Bailey did not recall the face that greeted him from above the three span as they swung in front of his corral, but the brand on their flanks was the Bar X, so he nodded with as near an approach to hospitality as he permitted.

It was a large face, strong-featured and rugged, balanced on wide, square shoulders, yet some oddness of posture held the gaze of the other till the stranger clambered over the wheel to the ground. Then Bailey removed his brier and heaved tempestuously in the throes of great and silent mirth.

It was a dwarf. The head of a Titan, the body of a whisky barrel, rolling ludicrously on the tiny limbs of a bug, presented so startling a sight that even Hot Joy, appearing around the corner, cackled shrilly. His laughter rose to a shriek of dismay, however, as the little man made at him with the rush and roar of a cannon ball.

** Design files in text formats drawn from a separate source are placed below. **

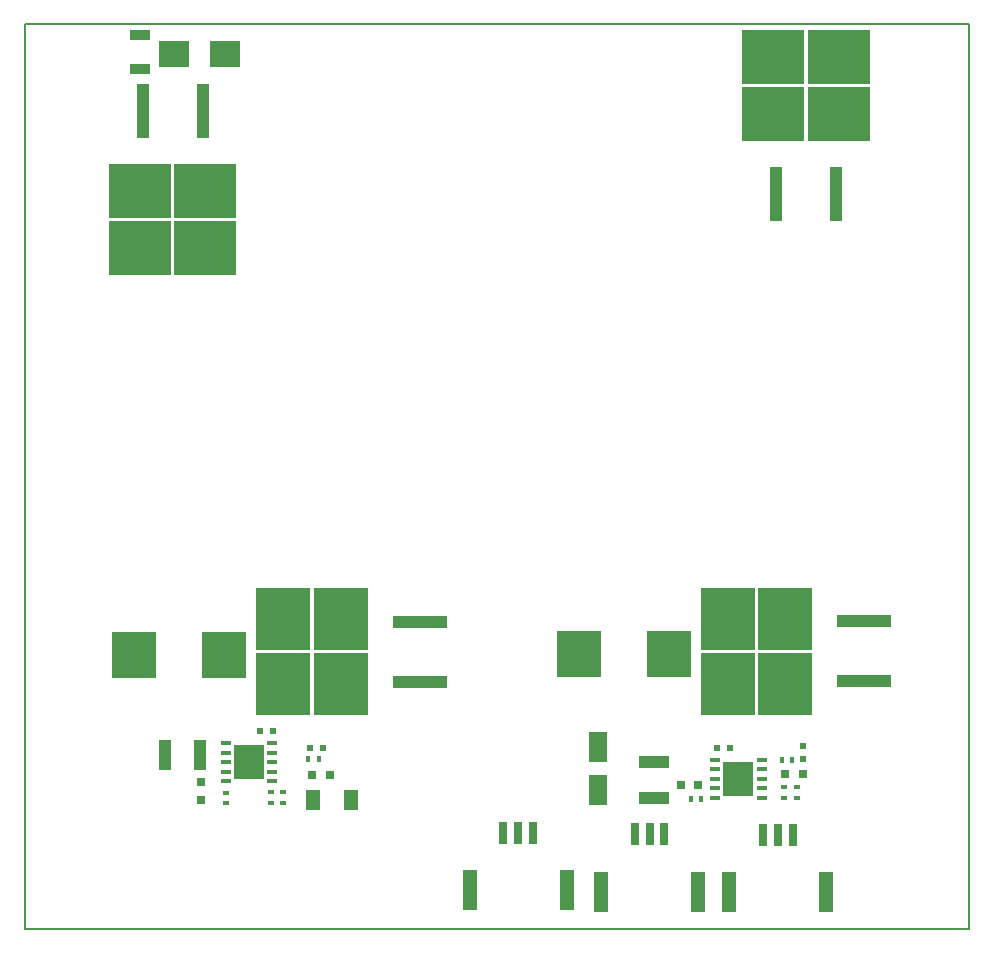
<source format=gbr>
%TF.GenerationSoftware,KiCad,Pcbnew,4.0.7*%
%TF.CreationDate,2018-04-08T16:14:44+02:00*%
%TF.ProjectId,power_board,706F7765725F626F6172642E6B696361,rev?*%
%TF.FileFunction,Paste,Top*%
%FSLAX46Y46*%
G04 Gerber Fmt 4.6, Leading zero omitted, Abs format (unit mm)*
G04 Created by KiCad (PCBNEW 4.0.7) date 04/08/18 16:14:44*
%MOMM*%
%LPD*%
G01*
G04 APERTURE LIST*
%ADD10C,0.150000*%
%ADD11R,2.500000X1.000000*%
%ADD12R,0.500000X0.600000*%
%ADD13R,0.800000X0.750000*%
%ADD14R,0.600000X0.500000*%
%ADD15R,1.600000X2.600000*%
%ADD16R,1.000000X2.500000*%
%ADD17R,0.750000X0.800000*%
%ADD18R,4.600000X1.100000*%
%ADD19R,4.550000X5.250000*%
%ADD20R,2.500000X2.300000*%
%ADD21R,0.800000X1.900000*%
%ADD22R,1.300000X3.350000*%
%ADD23R,3.850000X4.000000*%
%ADD24R,1.100000X4.600000*%
%ADD25R,5.250000X4.550000*%
%ADD26R,0.400000X0.600000*%
%ADD27R,0.600000X0.400000*%
%ADD28R,1.700000X0.900000*%
%ADD29R,0.850000X0.350000*%
%ADD30R,2.600000X3.000000*%
%ADD31R,1.245000X1.800000*%
G04 APERTURE END LIST*
D10*
X104000000Y-119820000D02*
X184000000Y-119820000D01*
X104000000Y-43120000D02*
X184000000Y-43120000D01*
X184000000Y-43120000D02*
X184000000Y-119820000D01*
X104000000Y-43120000D02*
X104000000Y-119820000D01*
D11*
X157269847Y-105655339D03*
X157269847Y-108655339D03*
D12*
X169944007Y-105370715D03*
X169944007Y-104270715D03*
D13*
X169874007Y-106670715D03*
X168374007Y-106670715D03*
X159554007Y-107560715D03*
X161054007Y-107560715D03*
D14*
X163710000Y-104440000D03*
X162610000Y-104440000D03*
D15*
X152550000Y-104400000D03*
X152550000Y-108000000D03*
D16*
X118856567Y-105090779D03*
X115856567Y-105090779D03*
D14*
X129236567Y-104430779D03*
X128136567Y-104430779D03*
D13*
X129856567Y-106730779D03*
X128356567Y-106730779D03*
D17*
X118946567Y-108850779D03*
X118946567Y-107350779D03*
D14*
X125071431Y-102987911D03*
X123971431Y-102987911D03*
D18*
X175109400Y-98815012D03*
X175109400Y-93735012D03*
D19*
X163534400Y-93500012D03*
X168384400Y-99050012D03*
X163534400Y-99050012D03*
X168384400Y-93500012D03*
D18*
X137475000Y-98835000D03*
X137475000Y-93755000D03*
D19*
X125900000Y-93520000D03*
X130750000Y-99070000D03*
X125900000Y-99070000D03*
X130750000Y-93520000D03*
D20*
X120970000Y-45700000D03*
X116670000Y-45700000D03*
D21*
X155665001Y-111780000D03*
X156915001Y-111780000D03*
X158165001Y-111780000D03*
D22*
X152815001Y-116655000D03*
X161015001Y-116655000D03*
D21*
X166530000Y-111790000D03*
X167780000Y-111790000D03*
X169030000Y-111790000D03*
D22*
X163680000Y-116665000D03*
X171880000Y-116665000D03*
D21*
X144535001Y-111650000D03*
X145785001Y-111650000D03*
X147035001Y-111650000D03*
D22*
X141685001Y-116525000D03*
X149885001Y-116525000D03*
D23*
X158575000Y-96530000D03*
X150925000Y-96530000D03*
X120910000Y-96610000D03*
X113260000Y-96610000D03*
D24*
X167605000Y-57525000D03*
X172685000Y-57525000D03*
D25*
X172920000Y-45950000D03*
X167370000Y-50800000D03*
X167370000Y-45950000D03*
X172920000Y-50800000D03*
D24*
X119080000Y-50555000D03*
X114000000Y-50555000D03*
D25*
X113765000Y-62130000D03*
X119315000Y-57280000D03*
X119315000Y-62130000D03*
X113765000Y-57280000D03*
D26*
X168104007Y-105450715D03*
X169004007Y-105450715D03*
X161294007Y-108790715D03*
X160394007Y-108790715D03*
D27*
X169401178Y-107772170D03*
X169401178Y-108672170D03*
X168321178Y-108672170D03*
X168321178Y-107772170D03*
D28*
X113770000Y-44090000D03*
X113770000Y-46990000D03*
D26*
X128016567Y-105390779D03*
X128916567Y-105390779D03*
D27*
X121061431Y-108227911D03*
X121061431Y-109127911D03*
X124858515Y-109112519D03*
X124858515Y-108212519D03*
X125908515Y-108212519D03*
X125908515Y-109112519D03*
D29*
X162464007Y-105470715D03*
X162464007Y-106270715D03*
X162464007Y-107070715D03*
X162464007Y-107870715D03*
X162464007Y-108670715D03*
X166424007Y-108670715D03*
X166424007Y-107870715D03*
X166424007Y-107070715D03*
X166424007Y-106270715D03*
X166424007Y-105470715D03*
D30*
X164444007Y-107070715D03*
D29*
X121026567Y-104050779D03*
X121026567Y-104850779D03*
X121026567Y-105650779D03*
X121026567Y-106450779D03*
X121026567Y-107250779D03*
X124986567Y-107250779D03*
X124986567Y-106450779D03*
X124986567Y-105650779D03*
X124986567Y-104850779D03*
X124986567Y-104050779D03*
D30*
X123006567Y-105650779D03*
D31*
X128417500Y-108860000D03*
X131602500Y-108860000D03*
M02*

</source>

In Bailey’s amazed eyes he seemed to bounce galvanically, landing on Joy’s back with such vicious suddenness that the breath fled from him in a squawk of terror; then, seizing his cue, he kicked and belaboured the prostrate Celestial in feverish silence. He desisted and rolled across the porch to Bailey. Staring truculently up et the landlord, he spoke for the first time.

“Was I right in supposin’ that something amused you?”

Bailey gasped incredulously, for the voice rumbled heavily an octave below his own bass. Either the look of the stocky catapult, as he launched himself on the fleeing servant, or the invidious servility of the innkeeper, sobered the landlord, and he answered gravely:

“No, sir; I reckon you’re mistaken. I ain’t observed anything frivolous yet.”

“Glad of it,” said the little man. “I don’t like a feller to hog a joke all by himself. Some of the Bar X boys took to absorbin’ humour out of my shape when I first went to work, but they’re sort of educated out of it now. I got an eye from one and a finger off of another; the last one donated a ear.”

Bailey readily conceived this man as a bad antagonist, for the heavy corded neck had split buttons from the blue shirt, and he glimpsed a chest hairy, and round as a drum, while the brown arms showed knotty and hardened.

“Let’s liquor,” he said, and led the way into the big, low room, serving as bar, dining- and living-room. From the rear came vicious clatterings and slammings of pots, mingled with Oriental lamentations, indicating an aching body rather than a chastened spirit.